And now, from the "We Have All Been Here Before" file: Gillian Frank and Adam Laats at Slate tell us about the long, long history of right-wing freakouts over schools teaching our kids unpleasant things about race in America. From Harold Rugg's 1930s textbooks to the 1950s American Nationalist to violent right-wing protestors in 1970s West Virginia to contemporary clowns like the one Kyle Whitmire skewers so well here, a pattern emerges: right-wing critics haven't read any of the books or engaged with any of the theories! Republicans truly are the Party of Drama. I mean, seriously, how many stand up to the drama now?
Damn-near-successful 2020 U.S. House candidate may have used campaign funds to bankroll his trip to the January 6 attempted coup. Seems to me Derrick Van Orden couldn't have been campaigning on January 6, having already lost his election and having not declared for the next one. But this guy damn near beat Ron Kind (D-WI), who's no great shakes; if Mr. Van Orden makes the general election again -- which seems likely, since Trumpholes won't like any "reasonable" Republican candidate in the primary -- we'll know all we need to know about how sick, immoral, and decadent we've become as a society. One would hope Democrats would do something beneficial with their power in the meantime; late returns haven't boded well for that hope.
Fox News's Chris Wallace levels a devastating question at Rep. Jim Banks (R-IN): given his vote against the American Rescue Plan, which provided billions of dollars for local police departments, "(c)an't you make the argument that it's you and the Republicans who defunded the police?" Mr. Banks says no, of course not, because of things Ilhan Omar and Nancy Pelosi said, which, again, is very teenage drama of him. Democrats should have the guts to run ads against their Republican opponents saying that Republicans voted against funding the police, but no one ever went broke betting on Democrat weakness.
When I hear that Bill Barr, Donald Trump's former Attorney General, said that Mr. Trump's assertions that fraud cost him the 2020 election were "bullshit," I remember the time a liberal could say something like Trump's own Attorney General says the notion that Biden stole the election is bullshit, but Trumpholes feed off nothing other than their own self-pity these days. "Why does everyone keep betraying us?" they wonder, and none will answer by saying "well, maybe the problem is me," though you'd think it'd be conservative to pose the question.

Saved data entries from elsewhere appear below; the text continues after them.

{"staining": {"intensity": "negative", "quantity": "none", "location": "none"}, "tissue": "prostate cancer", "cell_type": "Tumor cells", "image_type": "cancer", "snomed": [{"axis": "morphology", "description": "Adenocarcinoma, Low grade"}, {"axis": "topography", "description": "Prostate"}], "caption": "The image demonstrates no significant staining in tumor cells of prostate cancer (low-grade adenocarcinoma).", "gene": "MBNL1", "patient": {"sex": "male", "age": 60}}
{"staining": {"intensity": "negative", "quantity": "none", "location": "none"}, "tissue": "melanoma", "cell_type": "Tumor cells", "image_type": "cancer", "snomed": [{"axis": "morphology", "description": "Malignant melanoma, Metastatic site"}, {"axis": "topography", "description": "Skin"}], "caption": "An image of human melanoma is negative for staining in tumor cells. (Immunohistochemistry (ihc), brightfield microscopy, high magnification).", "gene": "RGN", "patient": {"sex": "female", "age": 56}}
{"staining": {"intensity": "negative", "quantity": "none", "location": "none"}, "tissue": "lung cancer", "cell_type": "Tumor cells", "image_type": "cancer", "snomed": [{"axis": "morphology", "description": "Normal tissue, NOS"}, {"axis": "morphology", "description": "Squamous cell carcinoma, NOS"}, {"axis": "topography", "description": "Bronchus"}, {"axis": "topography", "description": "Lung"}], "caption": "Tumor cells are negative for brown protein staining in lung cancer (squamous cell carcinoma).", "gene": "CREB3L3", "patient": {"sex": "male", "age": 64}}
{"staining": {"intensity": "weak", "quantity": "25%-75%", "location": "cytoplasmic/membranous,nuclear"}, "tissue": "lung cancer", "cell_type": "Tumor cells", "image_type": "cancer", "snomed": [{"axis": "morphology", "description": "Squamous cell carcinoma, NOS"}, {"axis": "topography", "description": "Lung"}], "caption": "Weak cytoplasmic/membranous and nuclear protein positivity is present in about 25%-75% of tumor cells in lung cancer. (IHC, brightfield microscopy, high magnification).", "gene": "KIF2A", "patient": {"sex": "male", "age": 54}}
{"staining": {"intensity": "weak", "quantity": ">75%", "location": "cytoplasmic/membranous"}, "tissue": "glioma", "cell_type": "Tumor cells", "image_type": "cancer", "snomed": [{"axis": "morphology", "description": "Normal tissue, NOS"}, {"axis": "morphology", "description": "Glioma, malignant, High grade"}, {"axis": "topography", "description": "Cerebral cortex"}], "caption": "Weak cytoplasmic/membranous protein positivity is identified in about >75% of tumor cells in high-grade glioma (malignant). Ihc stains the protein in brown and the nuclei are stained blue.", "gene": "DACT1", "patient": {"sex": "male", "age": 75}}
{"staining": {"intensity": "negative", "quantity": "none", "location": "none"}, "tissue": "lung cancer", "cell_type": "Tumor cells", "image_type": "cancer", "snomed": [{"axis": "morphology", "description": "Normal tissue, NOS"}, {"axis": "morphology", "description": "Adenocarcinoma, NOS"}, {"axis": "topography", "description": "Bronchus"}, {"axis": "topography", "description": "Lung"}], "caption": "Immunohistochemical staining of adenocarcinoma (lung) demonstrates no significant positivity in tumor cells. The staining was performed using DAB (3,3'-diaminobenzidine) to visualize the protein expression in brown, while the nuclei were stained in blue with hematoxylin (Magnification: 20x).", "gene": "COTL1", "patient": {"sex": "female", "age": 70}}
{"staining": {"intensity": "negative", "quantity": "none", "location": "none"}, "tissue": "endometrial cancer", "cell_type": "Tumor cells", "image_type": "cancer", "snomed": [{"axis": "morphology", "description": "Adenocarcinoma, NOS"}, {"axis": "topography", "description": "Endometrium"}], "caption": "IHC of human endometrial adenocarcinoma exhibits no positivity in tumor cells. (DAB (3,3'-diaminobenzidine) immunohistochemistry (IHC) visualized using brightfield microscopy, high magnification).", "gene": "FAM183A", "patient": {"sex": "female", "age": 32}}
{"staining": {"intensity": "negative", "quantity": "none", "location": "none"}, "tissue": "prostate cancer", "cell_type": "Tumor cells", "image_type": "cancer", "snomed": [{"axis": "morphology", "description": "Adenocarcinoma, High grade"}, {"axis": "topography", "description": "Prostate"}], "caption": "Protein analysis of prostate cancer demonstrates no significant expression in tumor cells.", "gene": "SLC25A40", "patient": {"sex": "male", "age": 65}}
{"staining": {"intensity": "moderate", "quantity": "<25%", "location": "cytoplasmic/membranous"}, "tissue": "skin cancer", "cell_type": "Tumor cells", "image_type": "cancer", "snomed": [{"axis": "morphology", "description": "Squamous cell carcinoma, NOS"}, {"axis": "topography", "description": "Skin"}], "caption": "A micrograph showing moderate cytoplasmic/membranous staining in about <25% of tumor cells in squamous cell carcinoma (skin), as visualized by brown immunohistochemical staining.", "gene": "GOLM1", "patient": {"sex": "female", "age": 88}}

Finally, Republicans may have hit upon a "blueprint" to take back Congress in 2022, and you won't be surprised by any of its elements: "Biden Democrats are soft on crime, soft and ineffective on illegal immigration, and reckless and wrong with government spending." The platform doesn't "move beyond Trump" very well, since the Trump platform, such as it is, maps so well onto the first two items at least, and the three items comprise, respectively, something that didn't work in 2020, something that didn't work in 2018, and something that did in 2010. More importantly, they're three saucepans they've been banging for decades now; how hard would it be to run ads talking about Republicans saying the same old thing because they have no idea how to govern? Nah, Democrats will say that's too "uncivil." And then the party that tried to overturn a national election will get back in power.